_Assignment_. The expected output is a verbatim reprint of the lines from the beginning of the data that follows through the line that contains "1EB（Exa byte 百亿亿字节 艾字节）=1024PB，".

★ ★ ★ ★ ★

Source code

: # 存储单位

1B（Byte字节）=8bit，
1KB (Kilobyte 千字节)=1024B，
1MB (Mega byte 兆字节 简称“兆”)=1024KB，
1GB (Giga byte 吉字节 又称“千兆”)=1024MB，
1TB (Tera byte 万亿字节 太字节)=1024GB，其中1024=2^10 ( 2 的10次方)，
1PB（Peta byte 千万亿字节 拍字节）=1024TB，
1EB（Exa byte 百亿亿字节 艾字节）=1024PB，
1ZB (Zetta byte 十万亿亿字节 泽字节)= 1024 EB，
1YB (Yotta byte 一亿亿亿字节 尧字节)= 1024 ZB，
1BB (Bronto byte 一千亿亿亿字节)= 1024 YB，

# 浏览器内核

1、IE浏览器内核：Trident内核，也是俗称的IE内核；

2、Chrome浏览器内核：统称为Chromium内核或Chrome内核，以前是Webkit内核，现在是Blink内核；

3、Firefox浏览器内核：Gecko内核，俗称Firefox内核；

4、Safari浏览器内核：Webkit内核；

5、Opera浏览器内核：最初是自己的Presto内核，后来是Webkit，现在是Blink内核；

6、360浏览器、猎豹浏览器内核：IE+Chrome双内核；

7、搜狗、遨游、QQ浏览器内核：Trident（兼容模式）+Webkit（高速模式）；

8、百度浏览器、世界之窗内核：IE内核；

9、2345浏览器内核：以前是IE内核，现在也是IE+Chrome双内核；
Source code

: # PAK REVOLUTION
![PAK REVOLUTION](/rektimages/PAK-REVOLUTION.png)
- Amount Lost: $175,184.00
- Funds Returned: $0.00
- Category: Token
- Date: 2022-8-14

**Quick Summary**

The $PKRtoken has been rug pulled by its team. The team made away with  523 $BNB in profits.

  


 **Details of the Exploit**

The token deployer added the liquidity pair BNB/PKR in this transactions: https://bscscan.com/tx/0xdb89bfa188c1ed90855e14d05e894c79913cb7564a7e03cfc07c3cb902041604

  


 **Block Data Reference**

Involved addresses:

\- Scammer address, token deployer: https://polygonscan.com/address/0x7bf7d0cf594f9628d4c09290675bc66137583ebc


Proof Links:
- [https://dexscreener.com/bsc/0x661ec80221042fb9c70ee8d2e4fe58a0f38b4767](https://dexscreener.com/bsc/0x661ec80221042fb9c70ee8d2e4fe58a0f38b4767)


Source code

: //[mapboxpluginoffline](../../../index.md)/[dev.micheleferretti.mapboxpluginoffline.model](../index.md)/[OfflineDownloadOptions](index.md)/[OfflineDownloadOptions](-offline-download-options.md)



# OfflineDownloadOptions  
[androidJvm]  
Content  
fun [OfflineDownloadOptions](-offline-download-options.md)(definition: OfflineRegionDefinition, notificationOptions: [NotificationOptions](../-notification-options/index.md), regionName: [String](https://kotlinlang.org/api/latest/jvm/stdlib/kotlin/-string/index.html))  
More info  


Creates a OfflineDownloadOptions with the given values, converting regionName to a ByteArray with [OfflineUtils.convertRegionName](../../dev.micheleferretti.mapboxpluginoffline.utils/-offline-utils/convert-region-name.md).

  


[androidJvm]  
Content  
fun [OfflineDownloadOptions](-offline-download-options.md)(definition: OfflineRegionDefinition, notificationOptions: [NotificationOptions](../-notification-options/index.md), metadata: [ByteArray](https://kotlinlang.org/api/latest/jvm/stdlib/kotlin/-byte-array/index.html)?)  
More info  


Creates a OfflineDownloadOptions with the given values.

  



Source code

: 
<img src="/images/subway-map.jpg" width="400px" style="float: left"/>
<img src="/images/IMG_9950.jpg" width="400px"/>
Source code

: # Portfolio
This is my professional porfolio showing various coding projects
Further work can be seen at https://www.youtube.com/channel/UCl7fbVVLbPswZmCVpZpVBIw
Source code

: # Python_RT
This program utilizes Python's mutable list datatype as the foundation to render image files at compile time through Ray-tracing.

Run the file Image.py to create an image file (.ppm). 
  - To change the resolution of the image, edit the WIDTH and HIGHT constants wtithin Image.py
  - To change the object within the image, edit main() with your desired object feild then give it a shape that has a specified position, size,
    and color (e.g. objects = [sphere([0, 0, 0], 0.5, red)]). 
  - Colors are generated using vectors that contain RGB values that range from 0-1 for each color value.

★ ★ ★ ★ ★

_Output of the exercise_.
Source code

: # 存储单位

1B（Byte字节）=8bit，
1KB (Kilobyte 千字节)=1024B，
1MB (Mega byte 兆字节 简称“兆”)=1024KB，
1GB (Giga byte 吉字节 又称“千兆”)=1024MB，
1TB (Tera byte 万亿字节 太字节)=1024GB，其中1024=2^10 ( 2 的10次方)，
1PB（Peta byte 千万亿字节 拍字节）=1024TB，
1EB（Exa byte 百亿亿字节 艾字节）=1024PB，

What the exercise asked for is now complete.